For investigating, maybe take xorg out of the equation.

You mean, try wayland?

It is currently producing some weird black artifacts on KDE and Sway, and the patched Hyprland to allow nvidia has some considerable lack of performance on gaming(like about 20%) so, while it might work, nvidia needs to put some more love on wayland here.

As for the crash, there is no Call Trace, modules errors or other additional module or firmware/MCU logs here. The laptop just goes poweroff pretty much like when you pull the plug on a server.
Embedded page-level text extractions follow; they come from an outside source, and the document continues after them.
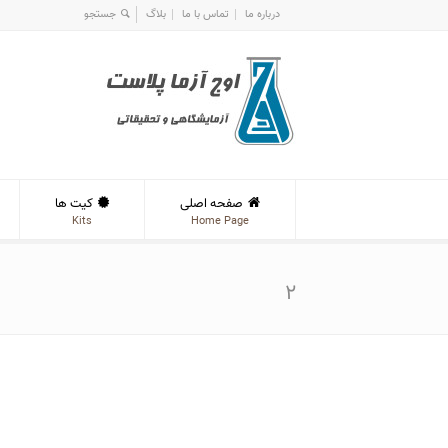
درباره ما
تماس با ما
بلاگ
صفحه اصلی
کیت ها
Kits
Home Page
۲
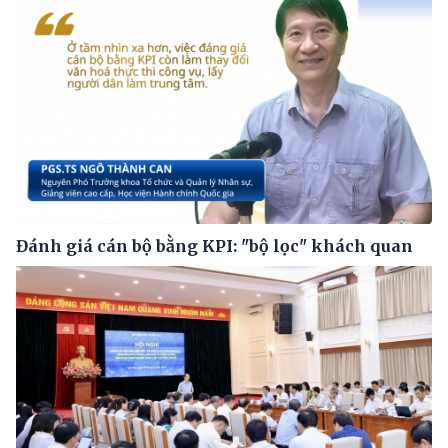
Đánh giá cán bộ bằng KPI: "bộ lọc" khách quan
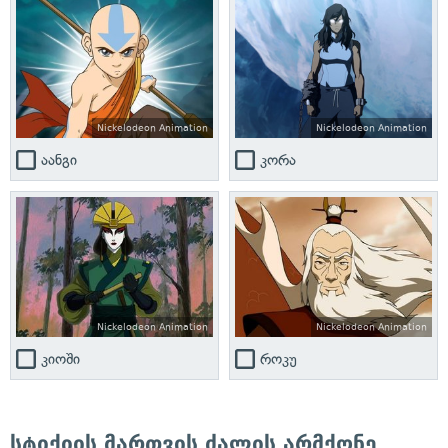
Nickelodeon Animation
Nickelodeon Animation
აანგი
კორა
Nickelodeon Animation
Nickelodeon Animation
კიოში
როკუ
სტიქიის მართვის ძალის არმქონე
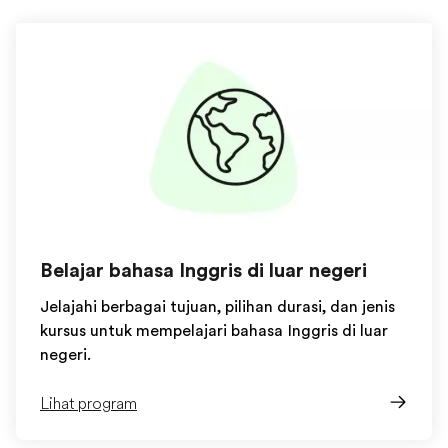
Belajar bahasa Inggris di luar negeri
Jelajahi berbagai tujuan, pilihan durasi, dan jenis
kursus untuk mempelajari bahasa Inggris di luar
negeri.
Lihat program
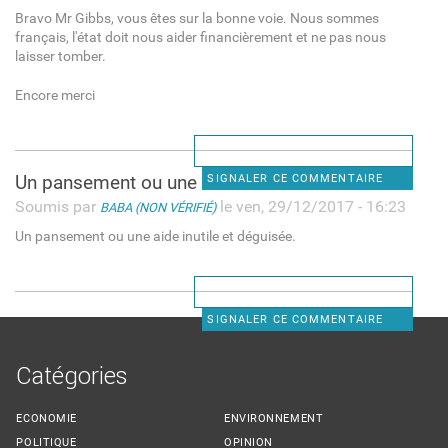
Bravo Mr Gibbs, vous êtes sur la bonne voie. Nous sommes
français, l'état doit nous aider financièrement et ne pas nous
laisser tomber.
Encore merci
Un pansement ou une aide
SIGNALER CE COMMENTAIRE
Soumis par
le ven, 29/12/2017 - 16:23
BABA (NON VÉRIFIÉ)
Un pansement ou une aide inutile et déguisée.
SIGNALER CE COMMENTAIRE
Catégories
ECONOMIE
ENVIRONNEMENT
POLITIQUE
OPINION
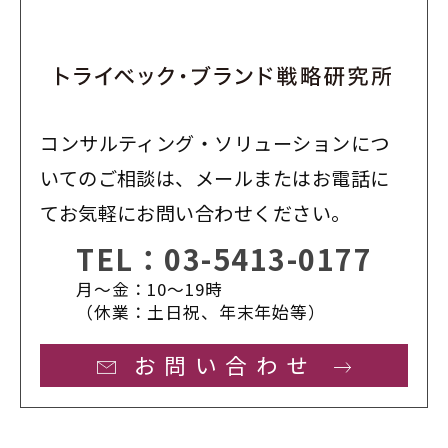
コンサルティング・ソリューションにつ
いてのご相談は、メールまたはお電話に
てお気軽にお問い合わせください。
TEL：
03-5413-0177
月〜金：10〜19時
（休業：土日祝、年末年始等）
お問い合わせ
Last log is from nvidia-powerd.

I’ve mitigated this by issuing a systemctl stop nvidia-powerd when I activate the hotplug detach cores and, when cpu cores get re-attached and nvidia-powerd isn’t running, there is no crash so definitively, this SIGABRT on this software is doing something nasty here.

My current Xorg conf is:

[nwildner@sandworm xorg.conf.d]$ cat 10-optimus-manager.conf 
Section "Files"
	ModulePath "/usr/lib/nvidia"
	ModulePath "/usr/lib32/nvidia"
	ModulePath "/usr/lib32/nvidia/xorg/modules"
	ModulePath "/usr/lib32/xorg/modules"
	ModulePath "/usr/lib64/nvidia/xorg/modules"
	ModulePath "/usr/lib64/nvidia/xorg"
	ModulePath "/usr/lib64/xorg/modules"
EndSection

Section "ServerLayout"
	Identifier "layout"
	Screen 0 "integrated"
	Inactive "nvidia"
	Option "AllowNVIDIAGPUScreens"
EndSection

Section "Device"
	Identifier "integrated"
	Driver "modesetting"
	BusID "PCI:0:0:2:0"
	Option "DRI" "3"
EndSection

Section "Screen"
	Identifier "integrated"
	Device "integrated"
EndSection

Section "Device"
	Identifier "nvidia"
	Driver "nvidia"
	BusID "PCI:0:1:0:0"
	Option "Coolbits" "28"
EndSection

Section "Screen"
	Identifier "nvidia"
	Device "nvidia"
EndSection

Section "ServerFlags"
	Option "IgnoreABI" "1"
EndSection

I just meant to stop any graphics to maybe catch a kernel backtrace on the text console. Since it powers off directly, this wouldn’t help, I guess.